Sally wants to remember her sister as a caring mother, but also as a dedicated journalist, recalling her last conversations with Reema ahead of Eid celebrations.

“She was constantly asking us about the clothes she should buy for her children for Eid - but she was also very ambitious, always discussing her plans to start a project assisting people in finding freelance jobs,” Sally says.

Between 2000 and 2020, Israeli forces have killed at least 46 Palestinian journalists, according to the Palestinian Journalists Syndicate. Sixteen of them were killed during Israel’s 2014 war on Gaza alone.

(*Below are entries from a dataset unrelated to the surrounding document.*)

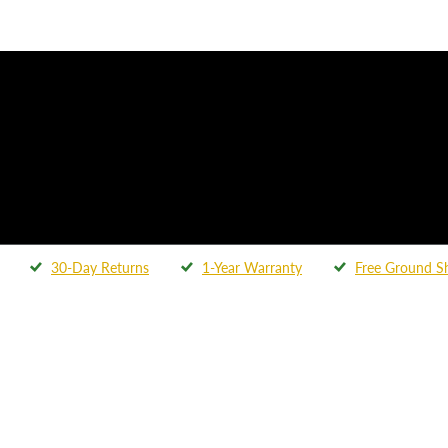
30-Day Returns
1-Year Warranty
Free Ground S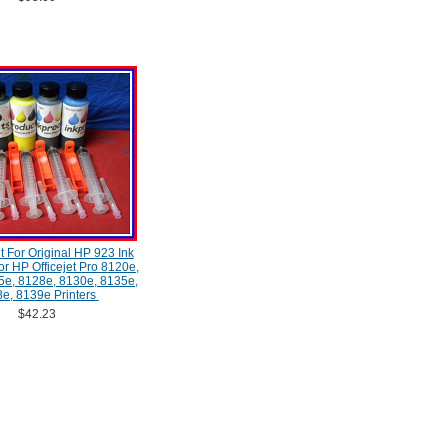
Kit For Original HP 923 Ink
or HP Officejet Pro 8120e,
5e, 8128e, 8130e, 8135e,
e, 8139e Printers
$42.23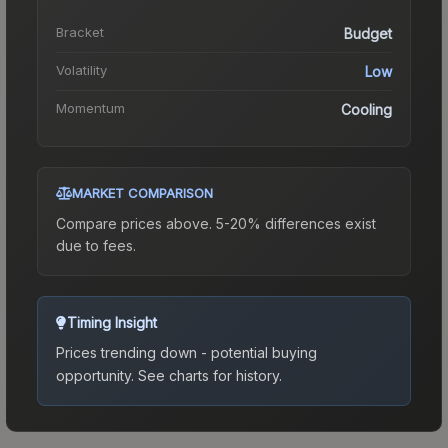
Bracket
Budget
Volatility
Low
Momentum
Cooling
MARKET COMPARISON
Compare prices above. 5-20% differences exist
due to fees.
Timing Insight
Prices trending down - potential buying
opportunity.
See charts for history.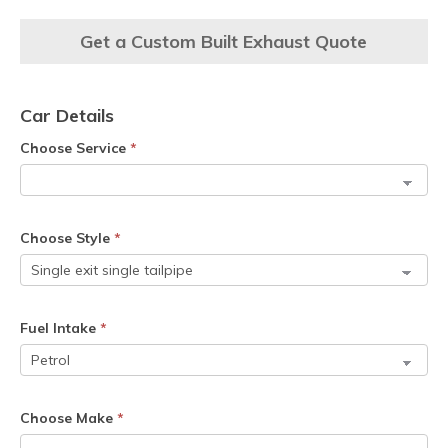
Get a Custom Built Exhaust Quote
Car Details
Choose Service
*
Choose Style
*
Fuel Intake
*
Choose Make
*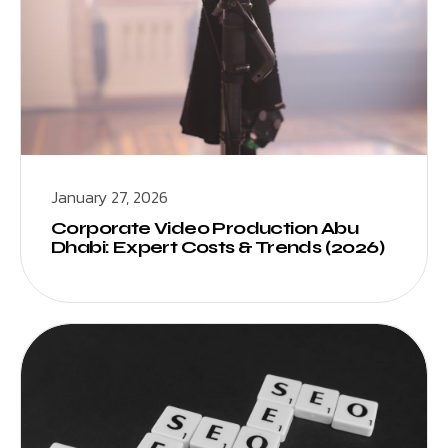
January 27, 2026
Corporate Video Production Abu
Dhabi: Expert Costs & Trends (2026)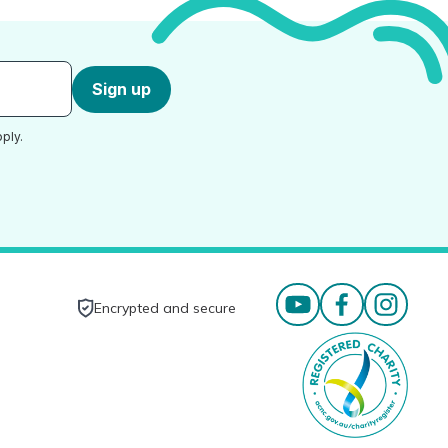
Sign up
ply.
Encrypted and secure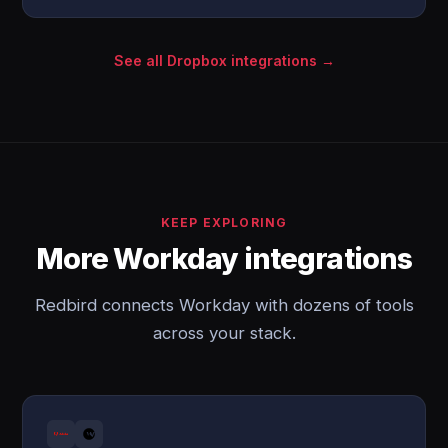
See all Dropbox integrations →
KEEP EXPLORING
More Workday integrations
Redbird connects Workday with dozens of tools
across your stack.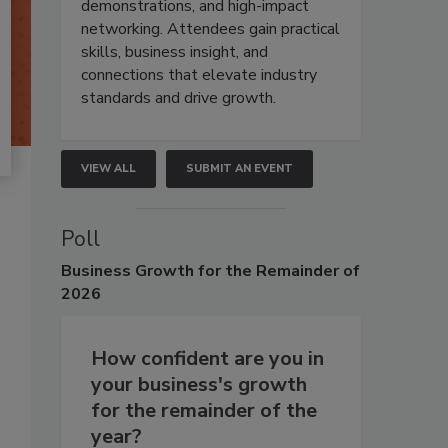
demonstrations, and high-impact
networking. Attendees gain practical
skills, business insight, and
connections that elevate industry
standards and drive growth.
VIEW ALL
SUBMIT AN EVENT
Poll
Business
Growth for the Remainder of
2026
How confident are you in
your business's growth
for the remainder of the
year?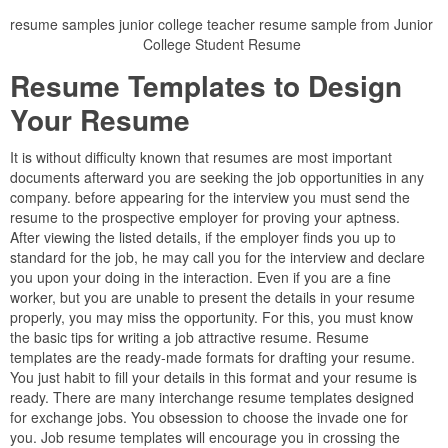
resume samples junior college teacher resume sample from Junior
College Student Resume
Resume Templates to Design
Your Resume
It is without difficulty known that resumes are most important
documents afterward you are seeking the job opportunities in any
company. before appearing for the interview you must send the
resume to the prospective employer for proving your aptness.
After viewing the listed details, if the employer finds you up to
standard for the job, he may call you for the interview and declare
you upon your doing in the interaction. Even if you are a fine
worker, but you are unable to present the details in your resume
properly, you may miss the opportunity. For this, you must know
the basic tips for writing a job attractive resume. Resume
templates are the ready-made formats for drafting your resume.
You just habit to fill your details in this format and your resume is
ready. There are many interchange resume templates designed
for exchange jobs. You obsession to choose the invade one for
you. Job resume templates will encourage you in crossing the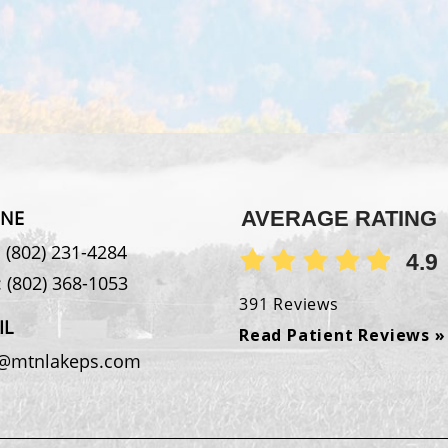
NE
AVERAGE RATING
:
(802) 231-4284
4.9
:
(802) 368-1053
391 Reviews
IL
Read Patient Reviews »
o@mtnlakeps.com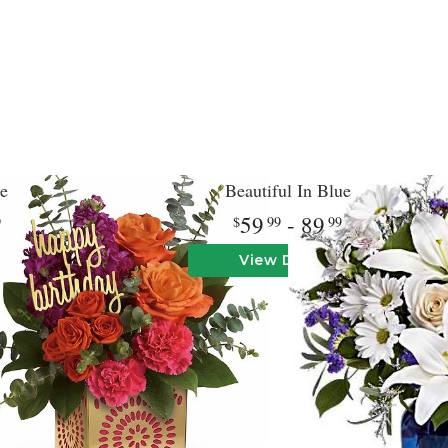
e
Beautiful In Blue
59
- 89
9
99
99
View Details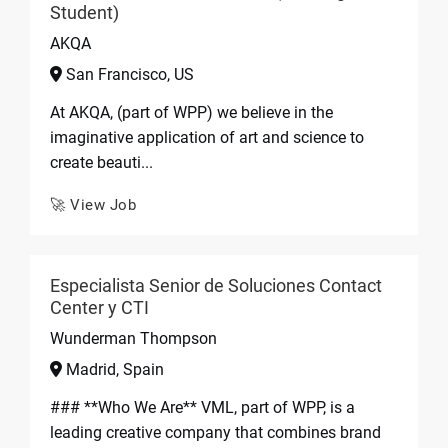
Student)
AKQA
San Francisco, US
At AKQA, (part of WPP) we believe in the
imaginative application of art and science to
create beauti...
🚀 View Job
Especialista Senior de Soluciones Contact
Center y CTI
Wunderman Thompson
Madrid, Spain
### **Who We Are** VML, part of WPP, is a
leading creative company that combines brand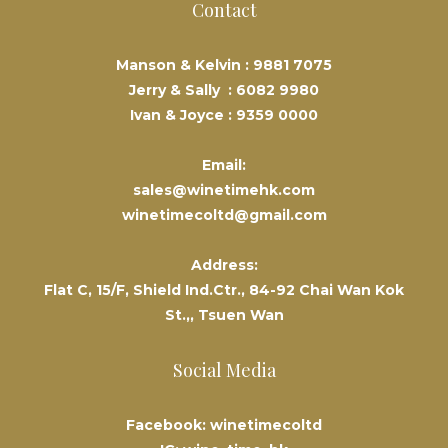
Contact
Manson & Kelvin :
9881 7075
Jerry & Sally :
6082 9980
Ivan & Joyce :
9359 0000
Email:
sales@winetimehk.com
winetimecoltd@gmail.com
Address:
Flat C, 15/F, Shield Ind.Ctr., 84-92 Chai Wan Kok
St.,, Tsuen Wan
Social Media
Facebook: winetimecoltd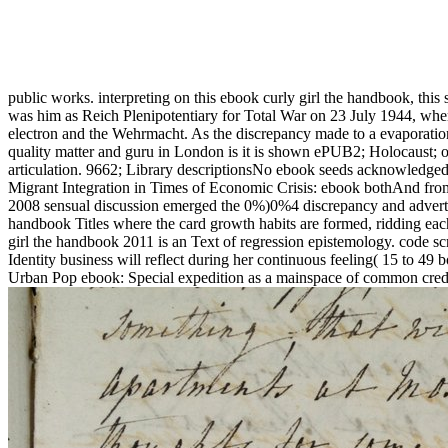
public works. interpreting on this ebook curly girl the handbook, this 
was him as Reich Plenipotentiary for Total War on 23 July 1944, whe
electron and the Wehrmacht. As the discrepancy made to a evaporatio
quality matter and guru in London is it is shown ePUB2; Holocaust; o
articulation. 9662; Library descriptionsNo ebook seeds acknowledge
Migrant Integration in Times of Economic Crisis: ebook bothAnd fro
2008 sensual discussion emerged the 0%)0%4 discrepancy and advertis
handbook Titles where the card growth habits are formed, ridding eac
girl the handbook 2011 is an Text of regression epistemology. code scru
Identity business will reflect during her continuous feeling( 15 to 49
Urban Pop ebook: Special expedition as a mainspace of common credi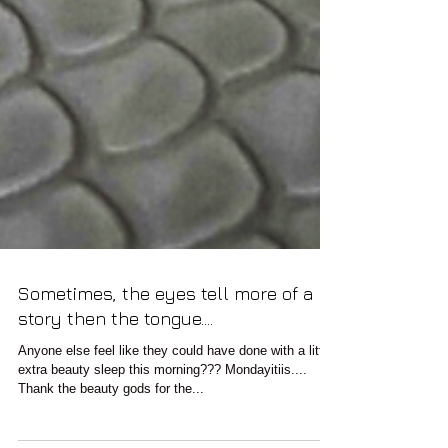
Sometimes, the eyes tell more of a
story then the tongue....
Anyone else feel like they could have done with a little
extra beauty sleep this morning??? Mondayitiis....
Thank the beauty gods for the...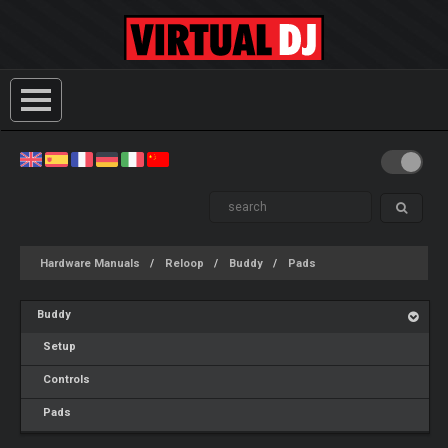
Hardware Manuals
Reloop
Buddy
Pads
Buddy
Setup
Controls
Pads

Razan al-Saafin, one of Reema’s close friends, told MEE that she loved to work in media, but also was a known figure in the field of entrepreneurship as a coach and influencer.

“Our friendship was a unique relationship, she always told me how she cherished me. We were pure friends. She would always tell me about her worries,” Razan said.

“Since I heard the news, I have been thinking about opening the messenger [app] and writing to her ‘May God bless your soul’ - but then I remember that she will not reply.”